I have written the following code to tokenize the input paragraph that comes from the file samp.txt. Can anybody help me out to find and print the number of sentences, words and characters in the file? I have used NLTK in python for this.
>>>import nltk.data
>>>import nltk.tokenize
>>>for each_sentence in tokenized_sentences:
... words=nltk.tokenize.word_tokenize(each_sentence)
... print each_sentence #prints tokenized sentences from samp.txt
>>>for each_word in tokenized_words:
... words=nltk.tokenize.word_tokenize(each_word)
... print each_words #prints tokenized words from samp.txt
Try it this way (this program assumes that you are working with one text file in the directory specified by dirpath):
import nltk
folder = nltk.data.find(dirpath)
corpusReader = nltk.corpus.PlaintextCorpusReader(folder, '.*\.txt')
print "The number of sentences =", len(corpusReader.sents())
print "The number of patagraphs =", len(corpusReader.paras())
print "The number of words =", len([word for sentence in corpusReader.sents() for word in sentence])
print "The number of characters =", len([char for sentence in corpusReader.sents() for word in sentence for char in word])
Hope this helps
With nltk, you can also use FreqDist (see O'Reillys Book Ch3.1)
And in your case:
import nltk
raw = open('samp.txt').read()
raw = nltk.Text(nltk.word_tokenize(raw.decode('utf-8')))
fdist = nltk.FreqDist(raw)
print fdist.N()
For what it's worth if someone comes along here. This addresses all that the OP's question asked I think. If one uses the textstat package, counting sentences and characters is very easy. There is a certain importance for punctuation at the end of each sentence.
import textstat
your_text = "This is a sentence! This is sentence two. And this is the final sentence?"
print("Num sentences:", textstat.sentence_count(your_text))
print("Num chars:", textstat.char_count(your_text, ignore_spaces=True))
print("Num words:", len(your_text.split()))
I believe this to be the right solution because it properly counts things like "..." and "??" as a single sentence
len(re.findall(r"[^?!.][?!.]", paragraph))
Characters are easy to count.
Paragraphs are usually easy to count too. Whenever you see two consecutive newlines you probably have a paragraph. You might say that an enumeration or an unordered list is a paragraph, even though their entries can be delimited by two newlines each. A heading or a title too can be followed by two newlines, even-though they're clearly not paragraphs. Also consider the case of a single paragraph in a file, with one or no newlines following.
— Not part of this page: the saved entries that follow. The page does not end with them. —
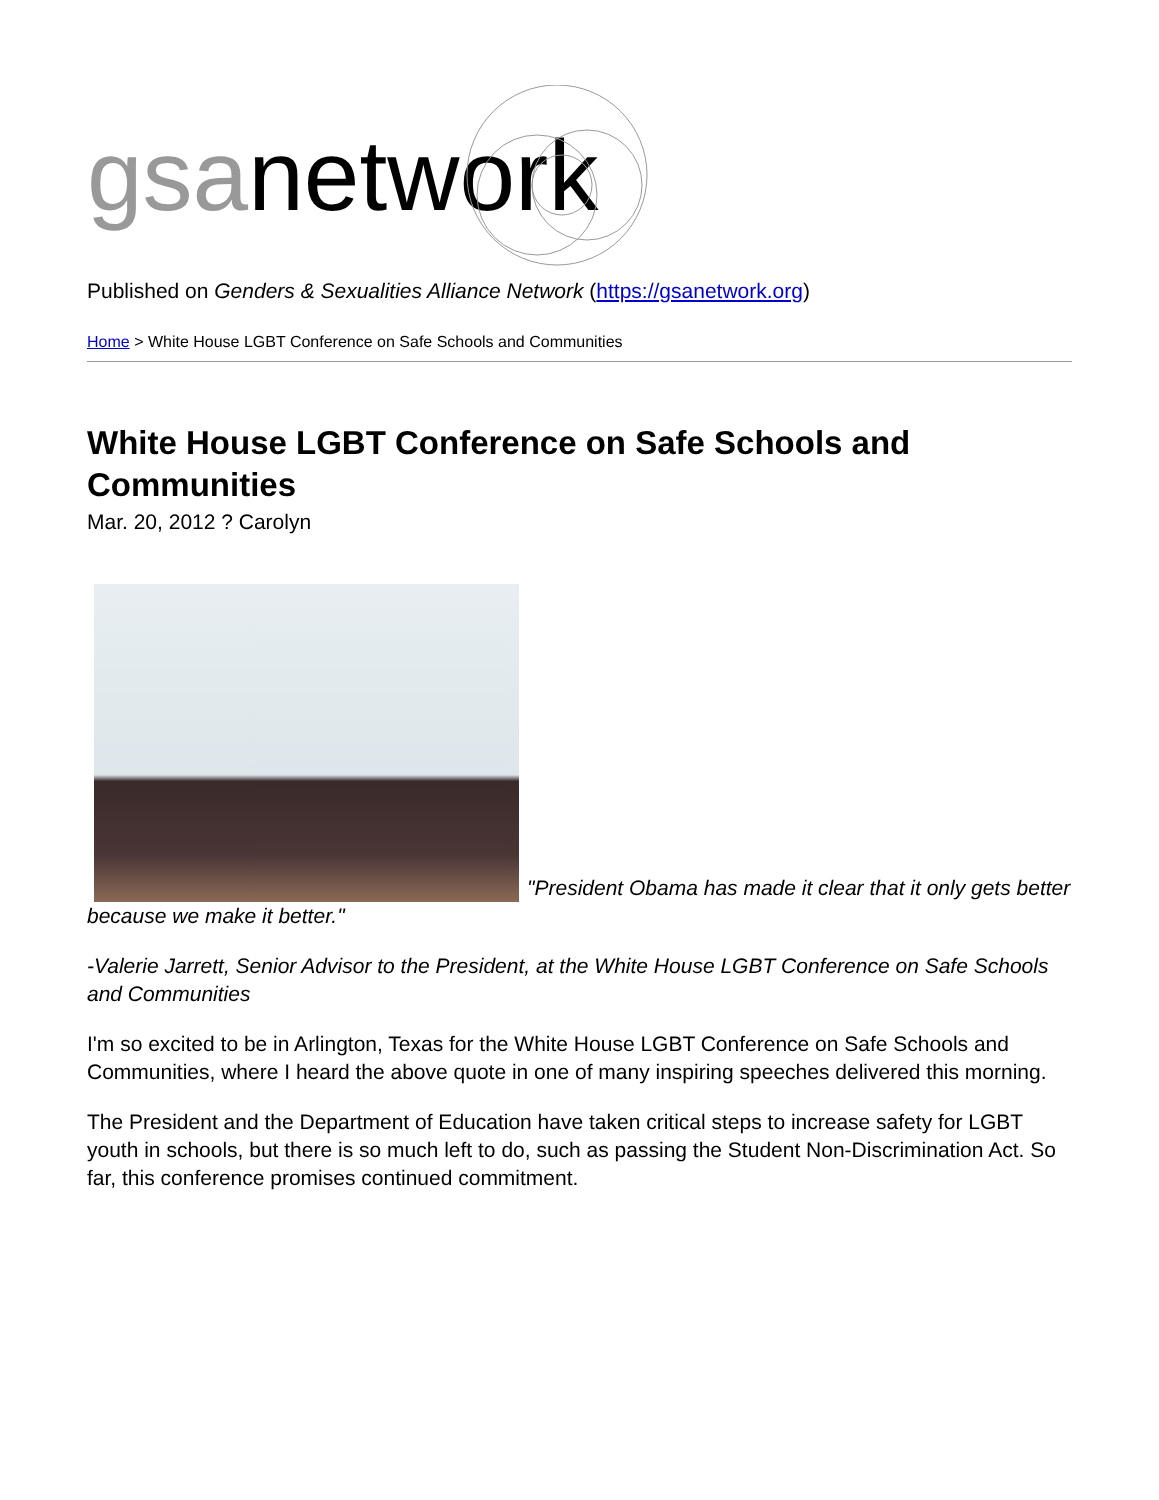gsanetwork
Published on Genders & Sexualities Alliance Network (https://gsanetwork.org)
Home > White House LGBT Conference on Safe Schools and Communities
White House LGBT Conference on Safe Schools and Communities
Mar. 20, 2012 ? Carolyn
"President Obama has made it clear that it only gets better because we make it better."
-Valerie Jarrett, Senior Advisor to the President, at the White House LGBT Conference on Safe Schools and Communities
I'm so excited to be in Arlington, Texas for the White House LGBT Conference on Safe Schools and Communities, where I heard the above quote in one of many inspiring speeches delivered this morning.
The President and the Department of Education have taken critical steps to increase safety for LGBT youth in schools, but there is so much left to do, such as passing the Student Non-Discrimination Act. So far, this conference promises continued commitment.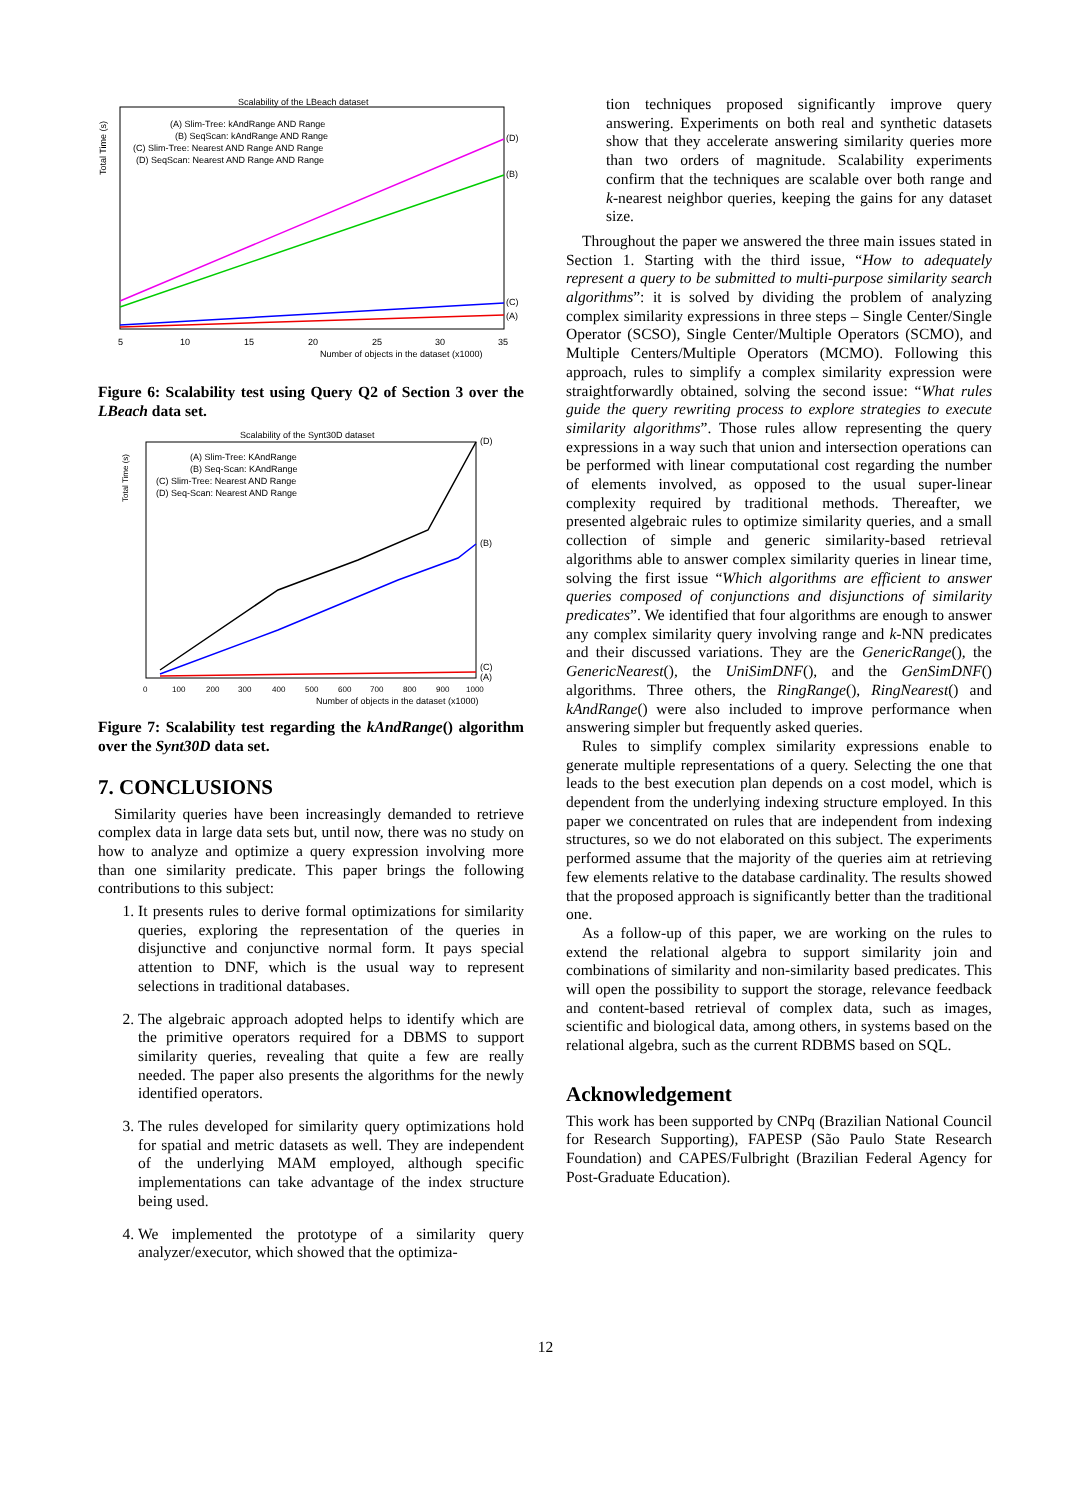Scalability of the LBeach dataset
Total Time (s)
(A) Slim-Tree: kAndRange AND Range
(B) SeqScan: kAndRange AND Range
(C) Slim-Tree: Nearest AND Range AND Range
(D) SeqScan: Nearest AND Range AND Range
(D)
(B)
(C)
(A)
5
10
15
20
25
30
35
Number of objects in the dataset (x1000)
Figure 6: Scalability test using Query Q2 of Section 3 over the LBeach data set.
Scalability of the Synt30D dataset
Total Time (s)
(A) Slim-Tree: KAndRange
(B) Seq-Scan: KAndRange
(C) Slim-Tree: Nearest AND Range
(D) Seq-Scan: Nearest AND Range
(D)
(B)
(C)
(A)
0
100
200
300
400
500
600
700
800
900
1000
Number of objects in the dataset (x1000)
Figure 7: Scalability test regarding the kAndRange() algorithm over the Synt30D data set.
7. CONCLUSIONS
Similarity queries have been increasingly demanded to retrieve complex data in large data sets but, until now, there was no study on how to analyze and optimize a query expression involving more than one similarity predicate. This paper brings the following contributions to this subject:
1. It presents rules to derive formal optimizations for similarity queries, exploring the representation of the queries in disjunctive and conjunctive normal form. It pays special attention to DNF, which is the usual way to represent selections in traditional databases.
2. The algebraic approach adopted helps to identify which are the primitive operators required for a DBMS to support similarity queries, revealing that quite a few are really needed. The paper also presents the algorithms for the newly identified operators.
3. The rules developed for similarity query optimizations hold for spatial and metric datasets as well. They are independent of the underlying MAM employed, although specific implementations can take advantage of the index structure being used.
4. We implemented the prototype of a similarity query analyzer/executor, which showed that the optimiza-
tion techniques proposed significantly improve query answering. Experiments on both real and synthetic datasets show that they accelerate answering similarity queries more than two orders of magnitude. Scalability experiments confirm that the techniques are scalable over both range and k-nearest neighbor queries, keeping the gains for any dataset size.
Throughout the paper we answered the three main issues stated in Section 1. Starting with the third issue, “How to adequately represent a query to be submitted to multi-purpose similarity search algorithms”: it is solved by dividing the problem of analyzing complex similarity expressions in three steps – Single Center/Single Operator (SCSO), Single Center/Multiple Operators (SCMO), and Multiple Centers/Multiple Operators (MCMO). Following this approach, rules to simplify a complex similarity expression were straightforwardly obtained, solving the second issue: “What rules guide the query rewriting process to explore strategies to execute similarity algorithms”. Those rules allow representing the query expressions in a way such that union and intersection operations can be performed with linear computational cost regarding the number of elements involved, as opposed to the usual super-linear complexity required by traditional methods. Thereafter, we presented algebraic rules to optimize similarity queries, and a small collection of simple and generic similarity-based retrieval algorithms able to answer complex similarity queries in linear time, solving the first issue “Which algorithms are efficient to answer queries composed of conjunctions and disjunctions of similarity predicates”. We identified that four algorithms are enough to answer any complex similarity query involving range and k-NN predicates and their discussed variations. They are the GenericRange(), the GenericNearest(), the UniSimDNF(), and the GenSimDNF() algorithms. Three others, the RingRange(), RingNearest() and kAndRange() were also included to improve performance when answering simpler but frequently asked queries.
Rules to simplify complex similarity expressions enable to generate multiple representations of a query. Selecting the one that leads to the best execution plan depends on a cost model, which is dependent from the underlying indexing structure employed. In this paper we concentrated on rules that are independent from indexing structures, so we do not elaborated on this subject. The experiments performed assume that the majority of the queries aim at retrieving few elements relative to the database cardinality. The results showed that the proposed approach is significantly better than the traditional one.
As a follow-up of this paper, we are working on the rules to extend the relational algebra to support similarity join and combinations of similarity and non-similarity based predicates. This will open the possibility to support the storage, relevance feedback and content-based retrieval of complex data, such as images, scientific and biological data, among others, in systems based on the relational algebra, such as the current RDBMS based on SQL.
Acknowledgement
This work has been supported by CNPq (Brazilian National Council for Research Supporting), FAPESP (São Paulo State Research Foundation) and CAPES/Fulbright (Brazilian Federal Agency for Post-Graduate Education).
12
Sentences are tricky. You might settle for a period, exclamation-mark or question-mark followed by whitespace or end-of-file. It's tricky because sometimes colon marks an end of sentence and sometimes it doesn't. Usually when it does the next none-whitespace character would be capital, in the case of English. But sometimes not; for example if it's a digit. And sometimes an open parenthesis marks end of sentence (but that is arguable, as in this case).
Words too are tricky. Usually words are delimited by whitespace or punctuation marks. Sometimes a dash delimits a word, sometimes not. That is the case with a hyphen, for example.
For words and sentences you will probably need to clearly state your definition of a sentence and a word and program for that.
Not 100% correct but I just gave a try. I have not taken all points by #wilhelmtell in to consideration. I try them once I have time...
if __name__ == "__main__":
f = open("1.txt")
prevIsSentence = False
for x in f:
x = x.strip()
if x != "":
words = x.split()
w = w+len(words)
c = c + sum([len(word) for word in words])
prevIsSentence = True
if prevIsSentence:
s = s+1
prevIsSentence = False
if not prevIsSentence:
s = s-1
print "%d:%d:%d" % (c,w,s)
Here 1.txt is the file name.
The only way you can solve this is by creating an AI program that uses Natural Language Processing which is not very easy to do.
"This is a paragraph about the Turing machine. Dr. Allan Turing invented the Turing Machine. It solved a problem that has a .1% change of being solved."
Checkout OpenNLP
There's already a program to count words and characters-- wc.